Two Senators Want to Break Up Big Medicine. Their States Perfected It First.
Massachusetts banned new surgery centers for 47 years. Missouri regulates 14 healthcare services through Certificate of Need. Their bill targets their personal enemies, not those of the United States.
Two senators just introduced a bill to break up healthcare monopolies.
One represents a state that regulates 14 healthcare services through Certificate of Need. The other represents a state that banned new surgery centers for 47 years.
Mark Cuban called it a “no-brainer.” 6,700 of his 8.5 million followers agreed. That’s 0.08% engagement.
They are not fighting the monopoly.
They are the monopoly’s landlords.
IN TODAY’S ARTICLE:
The Break Up Big Medicine Act borrows from Glass-Steagall to separate insurer-PBM-physician conglomerates. The structural logic is sound. The scope is not.
The bill ignores $275 billion in annual subsidies flowing exclusively to hospital systems, including 340B ($81.4B), Medicaid supplemental payments ($90.1B), and nonprofit tax exemptions ($37.4B).
Both sponsors represent states with some of the most aggressive Certificate of Need laws in the country. Massachusetts banned new ambulatory surgery centers for 47 years.
The real reform agenda requires five actions, not one. This bill delivers a press conference.
Glossary at the bottom of today’s article.
What the Bill Actually Does
Yesterday, Senators Josh Hawley and Elizabeth Warren introduced the Break Up Big Medicine Act, and the internet erupted on cue. CBS News ran it as an exclusive. Substacks across the healthcare landscape declared it the beginning of the end for corporate medicine. A supermajority of voters, 72% of Democrats and 70% of Republicans, already support breakup legislation, according to YouGov polling.
The energy is real. The diagnosis is correct. And the prescription misses the tumor entirely.
The structural logic of the Break Up Big Medicine Act is sound. It borrows from the Glass-Steagall playbook, the 1933 Banking Act that separated commercial and investment banking after the Great Depression, and applies it to healthcare’s vertically integrated conglomerates.
The bill prohibits a parent company from simultaneously owning a physician practice or management services organization and a PBM or insurer. It prohibits prescription drug or medical device wholesalers from owning physician practices. Companies have one year to comply or face disgorgement of profits and forced asset sales. The FTC, HHS, DOJ, state attorneys general, and private parties can all bring enforcement actions.
The targets are obvious and overdue.
I’ve written about them and hate them more than 99.9% of Americans.
UnitedHealth Group owns the insurer, the PBM (OptumRx), the bank (Optum Bank), and over 2,000 physician organizations.
CVS Health owns Aetna (insurance), Caremark (PBM), and the nation’s largest retail pharmacy chain. Cigna’s 2018 acquisition of Express Scripts means it now earns more revenue from the pharmacy supply chain than from its health plans.
Three PBMs manage 80% of all prescription drug claims for 270 million Americans. Three wholesalers control 98% of U.S. drug distribution.
These are genuine conflicts of interest. When one entity controls who pays, who prescribes, and who dispenses, and profits from all three, the patient becomes the raw material in a financial engineering exercise.

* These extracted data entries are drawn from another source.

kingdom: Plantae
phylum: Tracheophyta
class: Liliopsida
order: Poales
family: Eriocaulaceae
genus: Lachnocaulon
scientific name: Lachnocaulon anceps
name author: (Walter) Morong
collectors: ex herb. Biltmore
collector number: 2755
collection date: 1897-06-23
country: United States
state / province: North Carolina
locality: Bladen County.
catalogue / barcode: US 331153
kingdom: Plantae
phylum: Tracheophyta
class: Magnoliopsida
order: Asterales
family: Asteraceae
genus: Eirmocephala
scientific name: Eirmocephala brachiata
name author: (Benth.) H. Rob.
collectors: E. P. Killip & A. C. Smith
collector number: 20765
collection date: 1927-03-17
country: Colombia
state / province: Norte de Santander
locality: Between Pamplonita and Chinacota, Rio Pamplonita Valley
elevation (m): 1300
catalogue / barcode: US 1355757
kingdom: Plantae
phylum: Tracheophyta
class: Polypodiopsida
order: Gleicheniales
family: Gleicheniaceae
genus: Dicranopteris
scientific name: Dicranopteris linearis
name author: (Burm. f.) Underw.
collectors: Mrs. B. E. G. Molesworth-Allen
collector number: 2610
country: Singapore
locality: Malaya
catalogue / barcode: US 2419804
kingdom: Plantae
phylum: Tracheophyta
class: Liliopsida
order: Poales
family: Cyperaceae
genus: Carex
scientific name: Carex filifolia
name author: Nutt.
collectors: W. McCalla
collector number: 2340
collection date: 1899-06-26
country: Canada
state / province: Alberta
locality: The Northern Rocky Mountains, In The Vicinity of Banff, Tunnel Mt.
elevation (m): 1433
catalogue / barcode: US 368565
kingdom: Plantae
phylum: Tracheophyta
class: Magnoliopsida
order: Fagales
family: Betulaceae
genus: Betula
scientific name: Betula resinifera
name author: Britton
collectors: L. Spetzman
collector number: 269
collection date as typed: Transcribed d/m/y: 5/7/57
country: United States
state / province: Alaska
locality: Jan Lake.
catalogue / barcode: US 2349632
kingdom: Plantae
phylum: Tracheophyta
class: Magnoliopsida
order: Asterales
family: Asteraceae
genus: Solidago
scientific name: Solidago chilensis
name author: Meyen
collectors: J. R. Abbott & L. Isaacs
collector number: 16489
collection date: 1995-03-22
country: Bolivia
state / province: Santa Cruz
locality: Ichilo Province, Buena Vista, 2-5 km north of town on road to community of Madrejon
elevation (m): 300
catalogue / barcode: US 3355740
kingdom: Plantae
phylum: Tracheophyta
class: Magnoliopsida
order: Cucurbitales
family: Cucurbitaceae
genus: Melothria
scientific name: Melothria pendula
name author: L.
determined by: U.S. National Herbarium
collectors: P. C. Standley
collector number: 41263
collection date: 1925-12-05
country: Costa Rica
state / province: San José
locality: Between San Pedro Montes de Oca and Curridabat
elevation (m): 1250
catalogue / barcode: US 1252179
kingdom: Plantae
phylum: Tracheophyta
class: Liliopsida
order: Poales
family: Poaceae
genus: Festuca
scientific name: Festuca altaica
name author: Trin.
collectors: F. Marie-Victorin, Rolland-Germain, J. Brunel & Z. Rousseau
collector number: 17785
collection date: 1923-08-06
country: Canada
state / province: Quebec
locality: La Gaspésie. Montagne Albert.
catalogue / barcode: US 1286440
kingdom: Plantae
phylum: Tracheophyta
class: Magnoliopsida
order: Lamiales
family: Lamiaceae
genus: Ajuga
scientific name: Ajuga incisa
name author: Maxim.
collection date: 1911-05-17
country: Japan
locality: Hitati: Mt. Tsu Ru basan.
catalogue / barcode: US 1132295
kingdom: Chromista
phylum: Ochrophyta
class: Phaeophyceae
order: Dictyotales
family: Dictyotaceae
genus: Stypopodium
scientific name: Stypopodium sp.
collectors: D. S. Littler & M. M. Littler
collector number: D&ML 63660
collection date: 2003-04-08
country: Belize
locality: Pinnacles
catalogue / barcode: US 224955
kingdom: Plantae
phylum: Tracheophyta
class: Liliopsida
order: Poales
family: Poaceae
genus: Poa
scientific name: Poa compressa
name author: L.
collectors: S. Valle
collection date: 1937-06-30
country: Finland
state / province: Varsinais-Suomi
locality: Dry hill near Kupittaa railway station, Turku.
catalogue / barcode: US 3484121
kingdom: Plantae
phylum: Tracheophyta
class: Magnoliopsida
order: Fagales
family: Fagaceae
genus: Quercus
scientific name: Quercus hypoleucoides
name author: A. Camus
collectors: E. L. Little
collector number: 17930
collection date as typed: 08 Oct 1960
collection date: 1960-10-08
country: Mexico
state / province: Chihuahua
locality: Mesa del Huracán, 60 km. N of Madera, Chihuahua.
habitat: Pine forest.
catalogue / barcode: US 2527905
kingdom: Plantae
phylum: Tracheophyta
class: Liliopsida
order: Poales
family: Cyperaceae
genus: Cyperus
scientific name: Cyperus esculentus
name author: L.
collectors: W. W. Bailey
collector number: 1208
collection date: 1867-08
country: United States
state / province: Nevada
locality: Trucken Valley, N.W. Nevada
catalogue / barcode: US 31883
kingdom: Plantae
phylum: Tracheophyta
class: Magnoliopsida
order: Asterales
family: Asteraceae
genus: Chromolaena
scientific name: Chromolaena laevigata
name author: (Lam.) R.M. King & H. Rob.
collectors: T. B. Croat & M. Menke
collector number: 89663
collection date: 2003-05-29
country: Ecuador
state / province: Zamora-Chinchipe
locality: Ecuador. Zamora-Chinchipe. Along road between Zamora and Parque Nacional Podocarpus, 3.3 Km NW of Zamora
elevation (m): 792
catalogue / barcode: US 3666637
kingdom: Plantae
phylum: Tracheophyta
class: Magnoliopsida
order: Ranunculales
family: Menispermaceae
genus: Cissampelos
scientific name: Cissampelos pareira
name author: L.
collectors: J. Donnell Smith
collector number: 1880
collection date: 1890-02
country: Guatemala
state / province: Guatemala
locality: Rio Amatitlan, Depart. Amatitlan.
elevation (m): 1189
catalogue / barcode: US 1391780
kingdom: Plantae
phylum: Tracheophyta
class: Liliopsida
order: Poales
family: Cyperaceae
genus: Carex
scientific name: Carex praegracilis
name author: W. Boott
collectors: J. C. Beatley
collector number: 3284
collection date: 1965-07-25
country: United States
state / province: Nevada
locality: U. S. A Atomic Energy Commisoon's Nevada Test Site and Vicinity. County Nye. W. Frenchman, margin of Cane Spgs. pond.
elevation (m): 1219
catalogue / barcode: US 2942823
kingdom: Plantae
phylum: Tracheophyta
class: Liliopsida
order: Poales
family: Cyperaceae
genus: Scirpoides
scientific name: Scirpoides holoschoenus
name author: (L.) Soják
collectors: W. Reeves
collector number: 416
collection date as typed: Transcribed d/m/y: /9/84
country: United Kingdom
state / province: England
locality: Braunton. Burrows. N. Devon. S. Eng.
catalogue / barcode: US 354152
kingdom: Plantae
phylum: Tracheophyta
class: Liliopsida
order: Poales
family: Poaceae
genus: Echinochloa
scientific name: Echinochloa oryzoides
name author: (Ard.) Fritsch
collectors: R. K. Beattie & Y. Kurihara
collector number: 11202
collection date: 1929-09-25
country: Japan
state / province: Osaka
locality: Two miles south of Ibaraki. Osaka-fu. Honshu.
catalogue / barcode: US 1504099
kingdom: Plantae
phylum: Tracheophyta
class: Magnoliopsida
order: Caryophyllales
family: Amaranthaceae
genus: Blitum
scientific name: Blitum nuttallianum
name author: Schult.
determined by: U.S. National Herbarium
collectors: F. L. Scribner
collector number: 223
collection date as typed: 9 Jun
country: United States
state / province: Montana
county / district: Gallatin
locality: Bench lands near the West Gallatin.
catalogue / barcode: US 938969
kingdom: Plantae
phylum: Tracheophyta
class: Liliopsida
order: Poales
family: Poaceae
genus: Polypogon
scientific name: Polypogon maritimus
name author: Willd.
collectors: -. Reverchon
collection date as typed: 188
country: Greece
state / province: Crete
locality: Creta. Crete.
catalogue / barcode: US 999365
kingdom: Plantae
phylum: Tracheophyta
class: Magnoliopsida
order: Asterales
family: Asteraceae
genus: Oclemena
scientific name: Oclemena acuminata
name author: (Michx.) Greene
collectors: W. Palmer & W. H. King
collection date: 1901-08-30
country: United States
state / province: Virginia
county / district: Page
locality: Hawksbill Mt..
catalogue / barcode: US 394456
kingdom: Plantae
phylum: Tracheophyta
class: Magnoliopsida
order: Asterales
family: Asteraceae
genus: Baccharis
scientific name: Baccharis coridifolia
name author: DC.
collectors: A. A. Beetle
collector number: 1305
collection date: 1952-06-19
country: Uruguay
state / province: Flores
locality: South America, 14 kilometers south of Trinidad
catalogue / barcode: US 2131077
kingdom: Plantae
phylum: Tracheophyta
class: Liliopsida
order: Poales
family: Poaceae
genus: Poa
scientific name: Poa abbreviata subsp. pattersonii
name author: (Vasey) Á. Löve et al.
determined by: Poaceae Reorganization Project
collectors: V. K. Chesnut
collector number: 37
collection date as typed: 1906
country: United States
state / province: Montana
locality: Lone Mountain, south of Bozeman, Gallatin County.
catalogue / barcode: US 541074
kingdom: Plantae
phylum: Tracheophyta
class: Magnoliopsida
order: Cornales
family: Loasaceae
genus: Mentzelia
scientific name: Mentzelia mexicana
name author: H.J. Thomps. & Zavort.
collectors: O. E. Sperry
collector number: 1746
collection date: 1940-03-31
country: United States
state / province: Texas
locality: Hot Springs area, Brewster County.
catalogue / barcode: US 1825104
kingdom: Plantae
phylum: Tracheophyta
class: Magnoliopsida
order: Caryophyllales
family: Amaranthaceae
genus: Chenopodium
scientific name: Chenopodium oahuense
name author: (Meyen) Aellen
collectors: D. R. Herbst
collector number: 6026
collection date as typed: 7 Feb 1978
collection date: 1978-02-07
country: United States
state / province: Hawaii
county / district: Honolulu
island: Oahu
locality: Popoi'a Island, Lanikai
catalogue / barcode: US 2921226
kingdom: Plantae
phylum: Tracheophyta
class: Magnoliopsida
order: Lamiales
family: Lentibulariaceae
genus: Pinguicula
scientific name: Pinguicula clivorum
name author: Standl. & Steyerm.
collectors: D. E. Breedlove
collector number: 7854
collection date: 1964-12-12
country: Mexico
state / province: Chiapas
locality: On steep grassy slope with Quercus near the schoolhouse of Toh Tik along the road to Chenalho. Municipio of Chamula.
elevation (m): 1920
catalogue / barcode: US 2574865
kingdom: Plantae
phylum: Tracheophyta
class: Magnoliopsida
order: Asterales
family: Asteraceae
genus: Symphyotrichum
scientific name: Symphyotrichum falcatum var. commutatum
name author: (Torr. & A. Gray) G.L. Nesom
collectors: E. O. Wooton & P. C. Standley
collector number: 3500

The Glass-Steagall analogy is apt: you cannot have the same entity making the loan and rating the bond. You cannot have the same conglomerate setting the price and paying the claim.
So yes. The bill identifies a real structural disease.
And yet it treats only one organ system while ignoring the cancer that metastasized years ago.
Boston has 700,000 people and one ambulatory surgery center. If that fact surprises you, you’re not reading the right newsletter. Fix that. Subscribe.
What the Bill Ignores: The $275 Billion Systematic Advantage
Here is where the political economy of hypocrisy reveals itself.
I have spent the past ten years quantifying what I call The Systematic Advantage, the annual subsidy apparatus that flows exclusively to large health systems while independent physicians receive exactly zero. Our original 2025 estimate was $125 billion. Updated data from HRSA, MACPAC, the GAO, and Johns Hopkins has more than doubled that figure to over $275 billion annually.